From cautious optimism to caution
It is beginning to look like the economy is circling the drain. To be sure, I hate to make too much of one report, but the May employment report comes at the end of a series of bad reports stretching back to nearly the beginning of the year. There looked to be solid hope the recovery was on a better track as 2010 drew to a close, and that momentum appeared to carry through into January. But then we hit a wall.
What wall? Theories abound. Temporary weather and tsnumai induced disruptions for one, but we should be trying to look through such short term events. The crisis in Europe, although to be honest I don’t think this is having much of an impact on the decision making of the average US citizen or firm. I tend to think the rise in commodity prices, particularly oil, was the primary culprit, as consumer spending faltered and businesses struggle to pass increasing costs onto consumers. But what it really comes down to is that we have only had one good quarter in this recovery, and that simply was not enough to provide sufficient resilience to the sheer number of shocks the economy has weathered this year.
I agree with this characterization of events. I was cautiously optimistic about 2011 as the year began. But the economic data have been weak. I see a global growth slowdown happening, not just a US slowdown. In China, for example, we could see a hard landing, meaning growth slows considerably as tightening takes a toll on the economy via credit writedowns and non-performing loans.

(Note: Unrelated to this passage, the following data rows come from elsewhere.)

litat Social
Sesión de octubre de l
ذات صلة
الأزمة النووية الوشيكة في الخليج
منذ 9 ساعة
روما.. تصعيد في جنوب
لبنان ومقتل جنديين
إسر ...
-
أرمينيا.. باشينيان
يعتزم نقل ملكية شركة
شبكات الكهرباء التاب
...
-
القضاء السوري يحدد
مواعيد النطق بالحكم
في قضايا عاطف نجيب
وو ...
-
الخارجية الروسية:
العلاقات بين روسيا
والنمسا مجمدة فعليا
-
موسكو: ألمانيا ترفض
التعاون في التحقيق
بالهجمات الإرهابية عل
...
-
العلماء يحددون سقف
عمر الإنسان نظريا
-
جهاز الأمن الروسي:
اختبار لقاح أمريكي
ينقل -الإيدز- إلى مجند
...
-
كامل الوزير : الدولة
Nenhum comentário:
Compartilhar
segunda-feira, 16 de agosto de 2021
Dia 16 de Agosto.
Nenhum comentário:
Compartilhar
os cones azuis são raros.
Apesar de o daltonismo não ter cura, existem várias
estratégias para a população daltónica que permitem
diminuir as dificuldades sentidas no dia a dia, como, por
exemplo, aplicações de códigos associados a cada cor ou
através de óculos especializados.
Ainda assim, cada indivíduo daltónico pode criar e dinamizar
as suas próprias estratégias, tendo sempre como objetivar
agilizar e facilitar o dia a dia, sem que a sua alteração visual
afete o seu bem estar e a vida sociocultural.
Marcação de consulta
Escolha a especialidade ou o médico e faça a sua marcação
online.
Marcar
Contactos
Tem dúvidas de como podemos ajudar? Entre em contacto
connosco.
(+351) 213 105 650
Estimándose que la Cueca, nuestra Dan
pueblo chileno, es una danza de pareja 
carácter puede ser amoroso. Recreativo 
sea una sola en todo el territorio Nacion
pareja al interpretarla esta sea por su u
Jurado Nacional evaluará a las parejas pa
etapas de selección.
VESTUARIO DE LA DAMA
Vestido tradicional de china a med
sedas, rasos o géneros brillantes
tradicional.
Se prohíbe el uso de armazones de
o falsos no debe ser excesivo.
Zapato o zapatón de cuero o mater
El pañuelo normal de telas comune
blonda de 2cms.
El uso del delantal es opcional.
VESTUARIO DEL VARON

This [cautiously optimistic] base case is still operative but many of the downside risks are starting to become evident. When I wrote, "I expect this to continue through at least the first half of 2011, probably through the whole year," what I meant is that the cyclical recovery will see us through at least the first half of the year. However, I felt that starting in the second half, you will see problems from cuts in federal as well as state and local government. Monetary policy will also be less accommodative as well.
The question then was about exogenous shocks. I listed four in addition to the municipal problem:
- European debt crisis
- Currency Wars
- Commodity prices
In Europe, the debt crisis has claimed Portugal as expected. Spain has decoupled thus far. In the U.S., the housing double dip has resumed. On the currency front, the US dollar is falling quite fast right now. Is this a good thing or a bad thing – I don’t know? My sense is that it could precipitate more currency war problems. Finally, there are rising commodity prices. It’s not clear to me that they will continue to rise. But, at a minimum the prospect of demand destruction is there, even without a further rise in prices. The other exogenous events were in Japan and the Middle East. Overall, I would say that the exogenous shocks have added to downside risk. I would expect economic weakness in the second half of 2011.
If economic weakness does materialize in the US, I would expect lower long-term interest rates. Many are predicting QE2 will lead to higher rates. But why would that be the case in an environment of economic weakness in which risk assets could sell off? Watch the ECRI index for signs that the economy is weakening.
Just a few comments on this. I think this analysis was spot on. The ECRI is slumping. Economic weakness is fully manifest in the data. So risk assets are selling off and rates are lower despite the Chinese dumping T-bills. It’s about inflation and rate expectations, folks, not bond vigilantes. Like Tim Duy, I think demand destruction is a key to why thing are going pear-shaped right now. But I also think the policy response will be weak. As I implied in April, QE3 is not on the horizon; Comstock Partners have it right when they say QE3 will only become a reality after the economy deteriorates (not that QE is good policy anyway). More to the point, austerity is more likely than ever in the US.
So tell me why this is the headline from Bloomberg on commodities: Funds Boost Bullish Commodity Bets Amid Improving Global Growth Prospects?
The Standard & Poor’s GSCI Spot Index rose for a fourth straight week as Chinese metal inventories plunged and droughts lingered in the Asian country and Europe, trimming prospects for wheat and cotton crops. The global recovery “is gaining strength,” the Group of Eight leaders said May 27 after a summit in Deauville, France. In the U.S., consumer sentiment rose to a three-month high in May, a private report showed last month.
“We are seeing a reasonable rate of growth in worldwide economic activity,” said Michael Cuggino, who helps manage $12 billion at Permanent Portfolio Funds in San Francisco. “The supply-demand associated with that growth, combined with a weaker dollar, probably explains the move into commodities.
This sounds like pure confabulation. I am more cautious than optimistic on risk assets and the global economy. From where I sit global growth prospects are not improving; they are weakening.